Given text
******

Single by Treasure

from the EP The Second Step: Chapter One
- Language: Korean; Japanese;
- Released: February 15, 2022
- Recorded: 2022
- Studio: YG (Seoul)
- Genre: Hip-hop
- Length: 3:05
- Label: YG; YGEX;
- Composers: Choice37; LP; Sonny; Future Bounce; HAE; Se.A; Choi Hyun-suk; Yoshi; Haruto;
- Lyricists: Sonny; LIL G; Choice37; LP; HAE; Choi Hyun-suk; Yoshi; Haruto; Se.A;
- Producers: Choice37; Future Bounce; LP;

Treasure singles chronology
| "Beautiful" (2021) | "Jikjin" (2022) | "Hello" (2022) |

Music video
- "Jikjin" on YouTube

= Jikjin =

"Jikjin" is a song recorded by South Korean boy band Treasure for their first EP, The Second Step: Chapter One. It was released on February 15, 2022, by their agency, YG Entertainment and it was distributed by their in-house distribution company YG Plus.

The song was originally released in Korean, while the Japanese version was included in the Japanese version of the EP. It is the last single to feature members Bang Ye-dam and Mashiho before their hiatus from the group and subsequent departure.

==Background==
Treasure concluded their The First Step series with their first studio album was released on January 11, 2021, with lead singles "My Treasure" and "Beautiful" (for the Japanese version).

On January 1, 2022, YG announced that Treasure would have a comeback that year. The title track "Jikjin" was first revealed on January 25, with YG stating it was the group's most powerful song yet. A visual film showing the concept of the title track was revealed on the 26th. On January 27, YG uploaded some parts of the song's lyrics on four types of posters featuring members Junkyu, Mashiho, Yoon Jae-hyuk, and So Jung-hwan. The second and the third batch of the four lyrics posters was uploaded on the next two days and revealing the song would be released alongside the EP on February 15. A part of the song's melody was unveiled for the first time alongside 10-seconds visual film on January 30 and 31, despite four members tested positive for COVID-19.

******

Dataset extract

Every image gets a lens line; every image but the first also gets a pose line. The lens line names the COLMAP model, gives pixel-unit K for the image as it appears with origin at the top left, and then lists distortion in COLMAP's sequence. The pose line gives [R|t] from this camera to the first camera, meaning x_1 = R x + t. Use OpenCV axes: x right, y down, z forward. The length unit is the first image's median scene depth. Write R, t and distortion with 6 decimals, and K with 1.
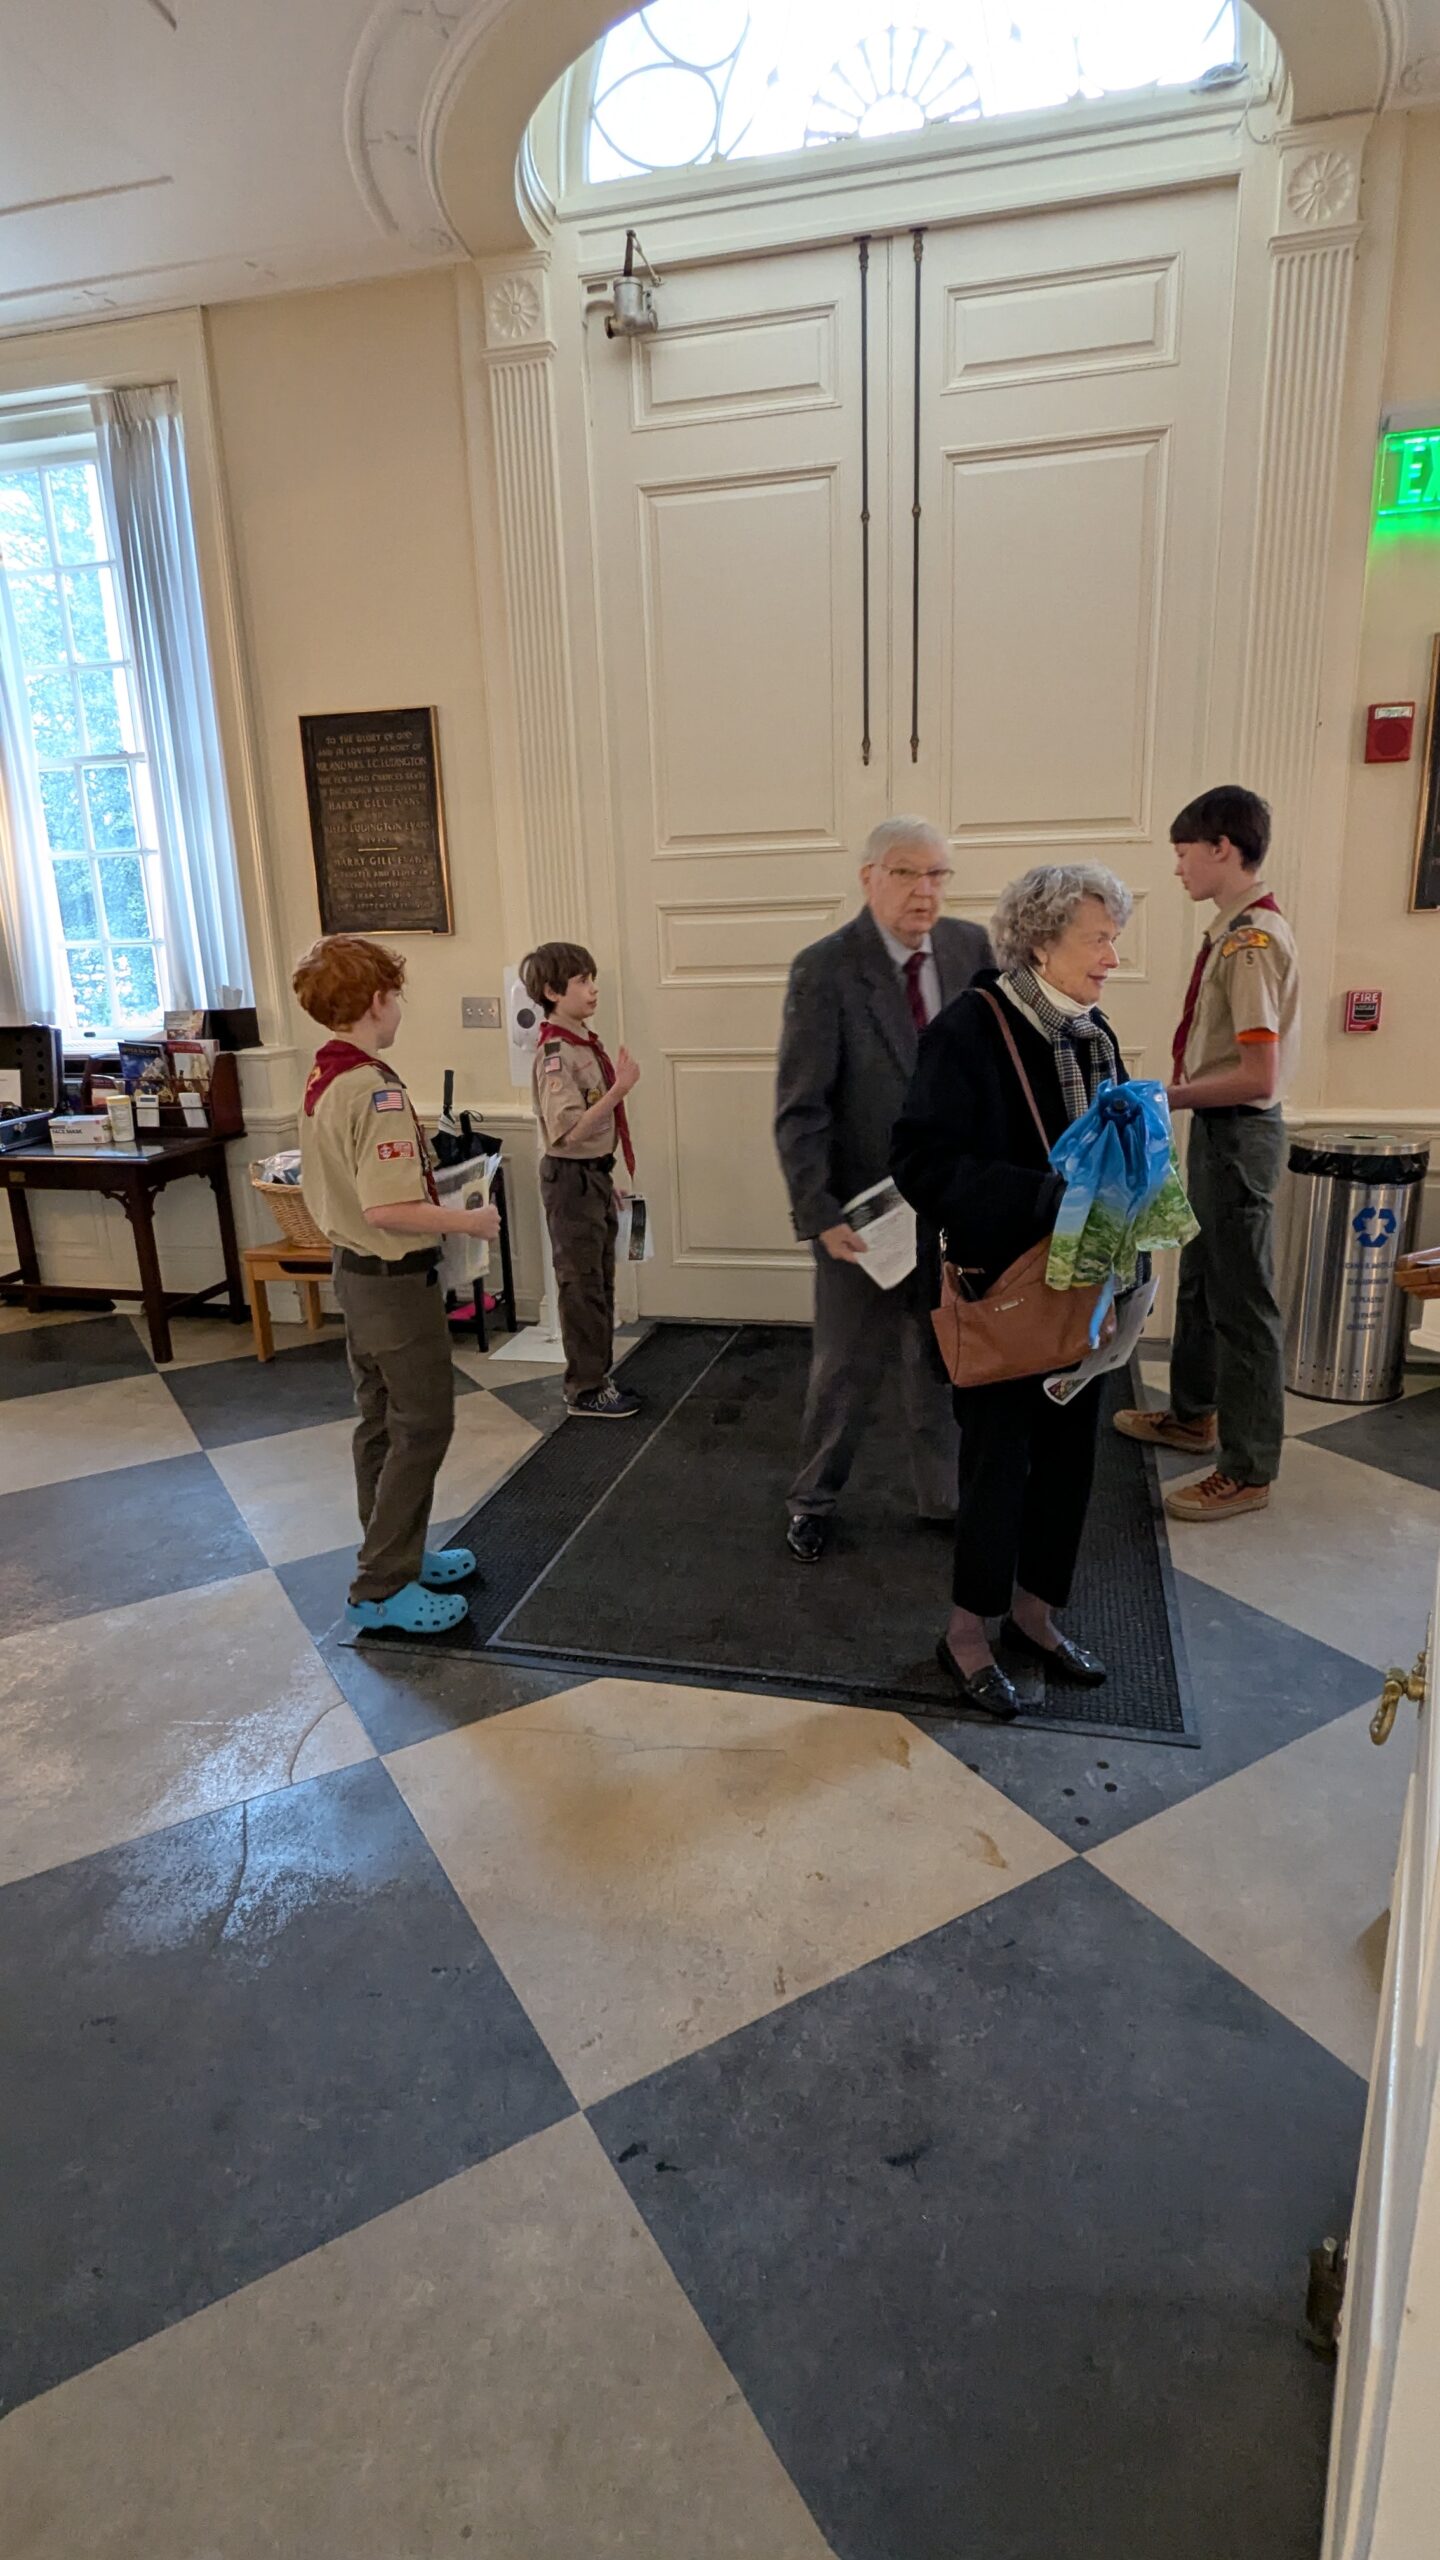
lens RADIAL K [[1292.8, 0, 720.0], [0, 1292.8, 1280.0], [0, 0, 1]] dist [0.003362, 0.001913]
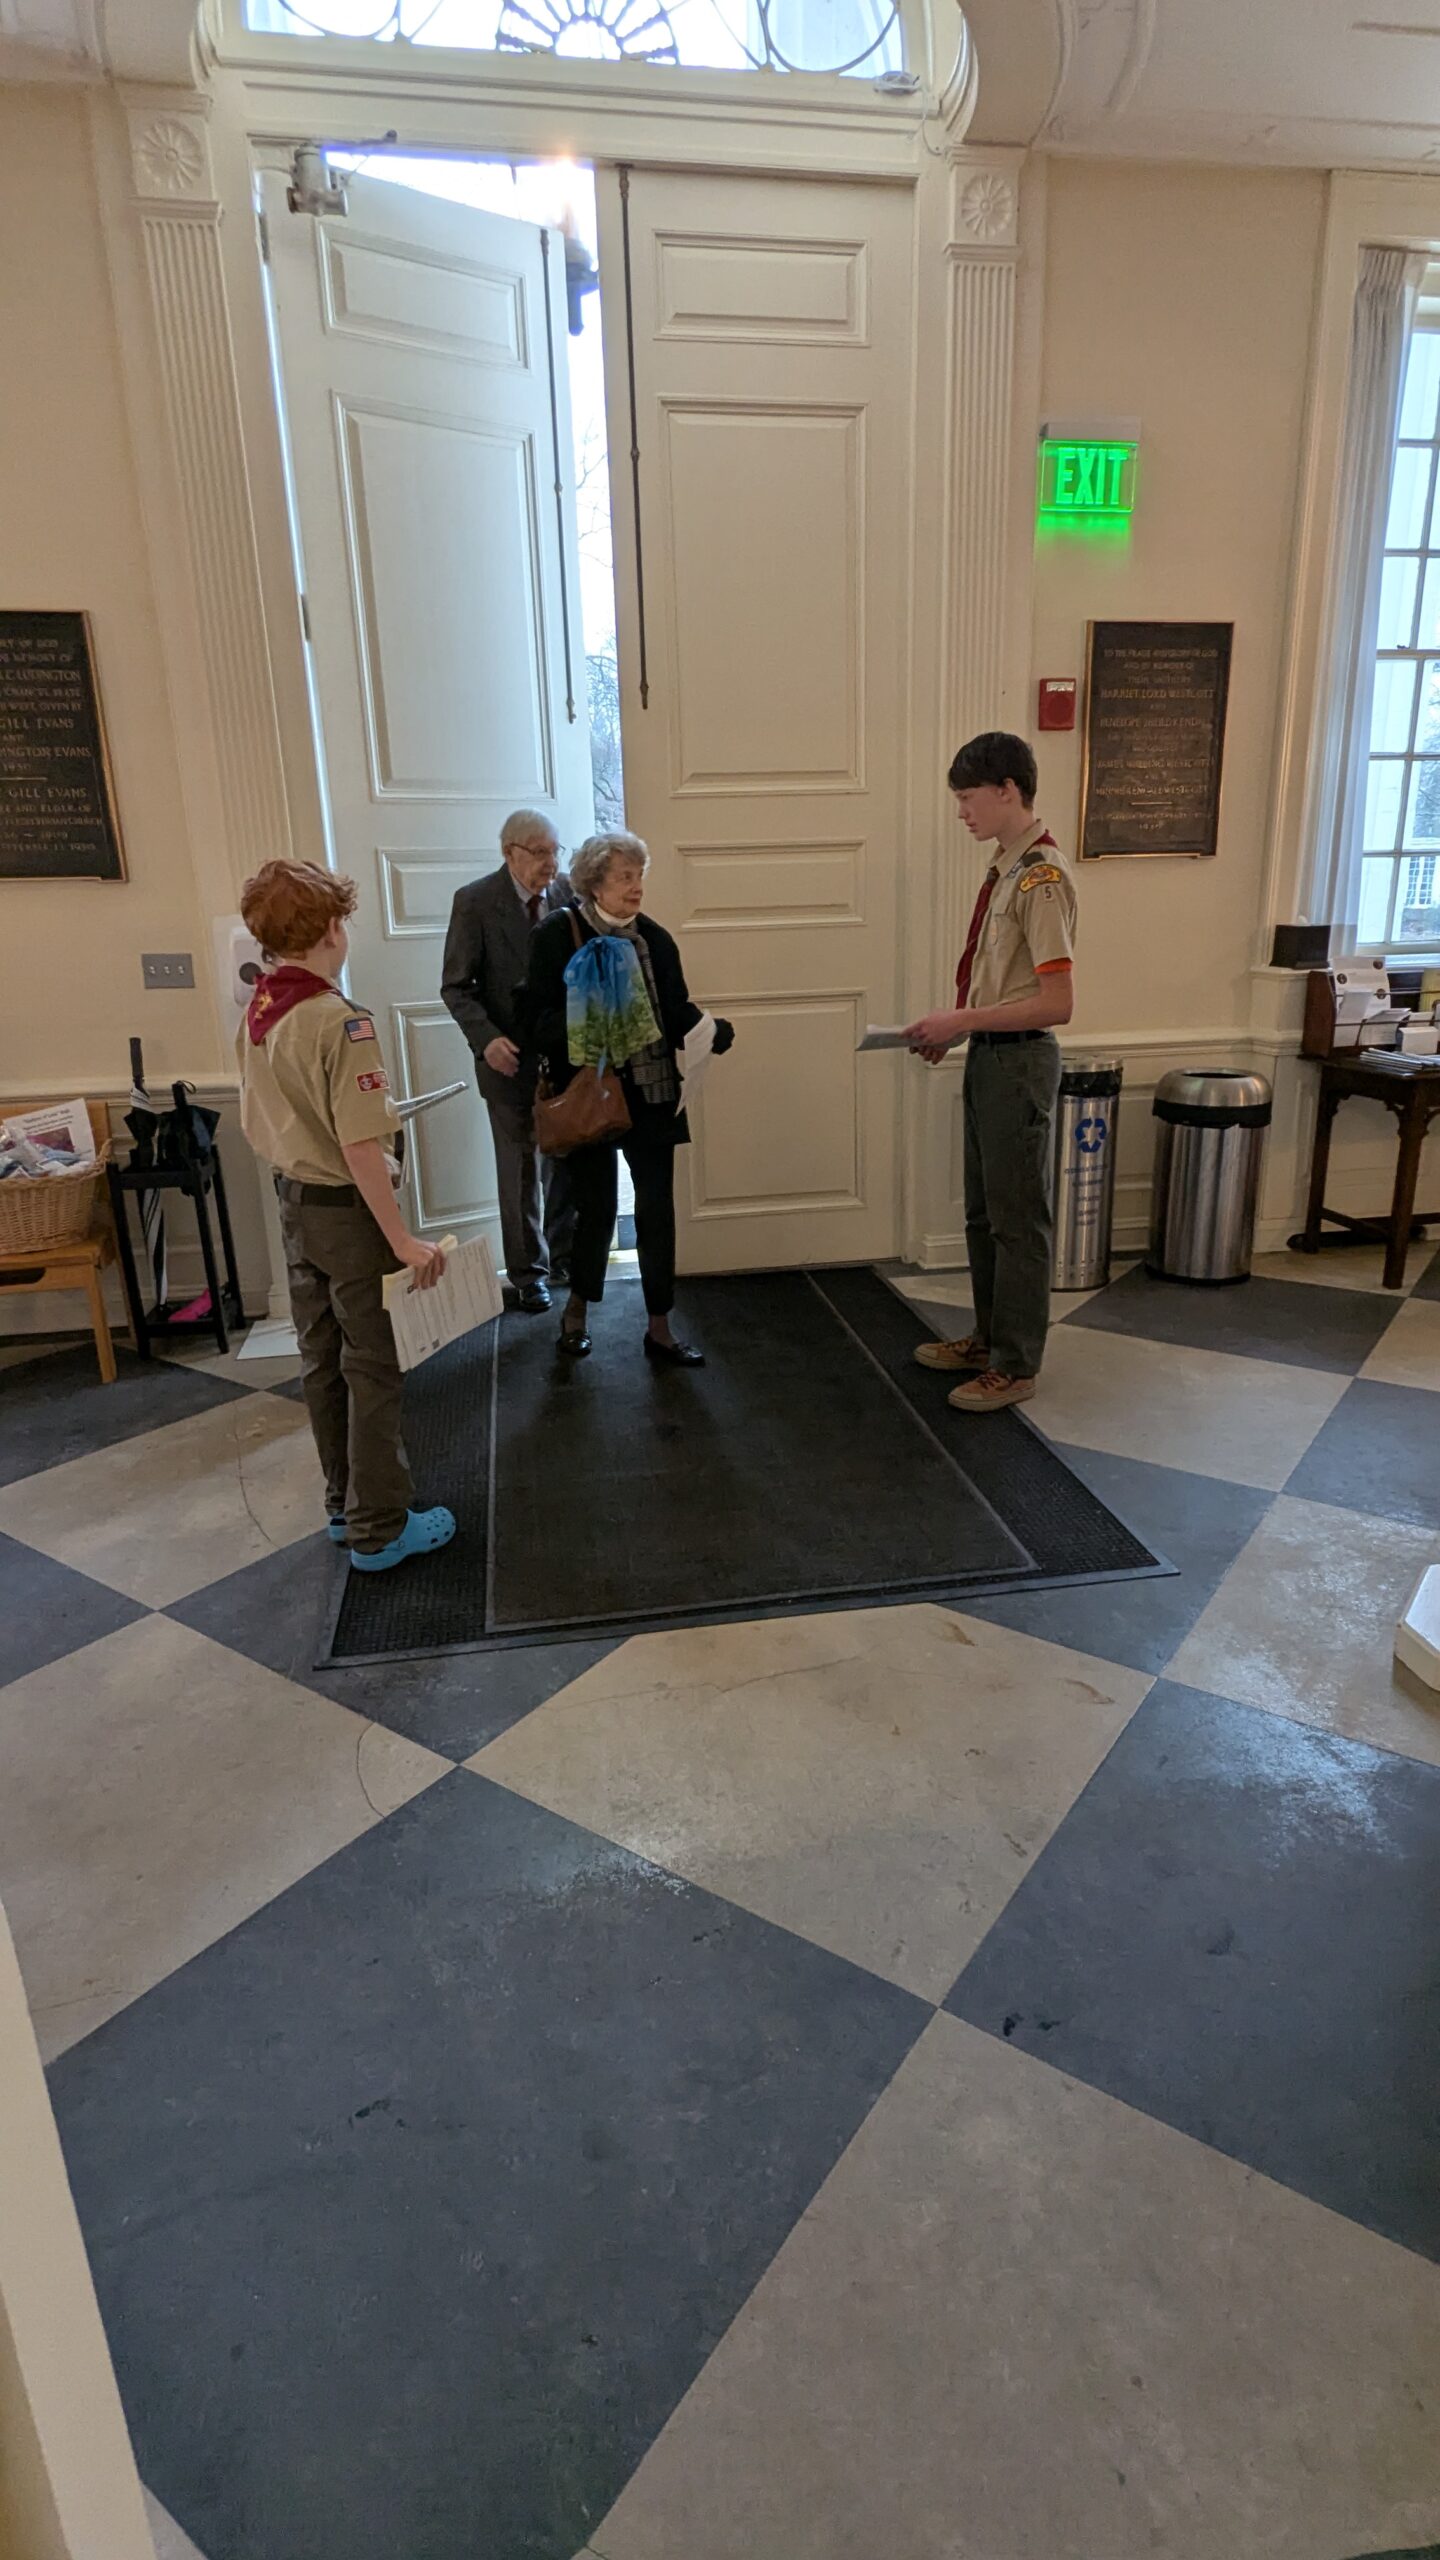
lens RADIAL K [[1292.8, 0, 720.0], [0, 1292.8, 1280.0], [0, 0, 1]] dist [0.003362, 0.001913]
pose [[0.917152, -0.110516, 0.382907, -0.258270], [0.104560, 0.993852, 0.036402, 0.011433], [-0.384576, 0.006650, 0.923069, 0.059456]]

******

Problem statement
Copy the passage of the Jikjin article starting at "Treasure singles chronology" and ending at "the Japanese version).", swapping "hiatus" for "break".

Your response
Treasure singles chronology
| "Beautiful" (2021) | "Jikjin" (2022) | "Hello" (2022) |

Music video
- "Jikjin" on YouTube

= Jikjin =

"Jikjin" is a song recorded by South Korean boy band Treasure for their first EP, The Second Step: Chapter One. It was released on February 15, 2022, by their agency, YG Entertainment and it was distributed by their in-house distribution company YG Plus.

The song was originally released in Korean, while the Japanese version was included in the Japanese version of the EP. It is the last single to feature members Bang Ye-dam and Mashiho before their break from the group and subsequent departure.

==Background==
Treasure concluded their The First Step series with their first studio album was released on January 11, 2021, with lead singles "My Treasure" and "Beautiful" (for the Japanese version).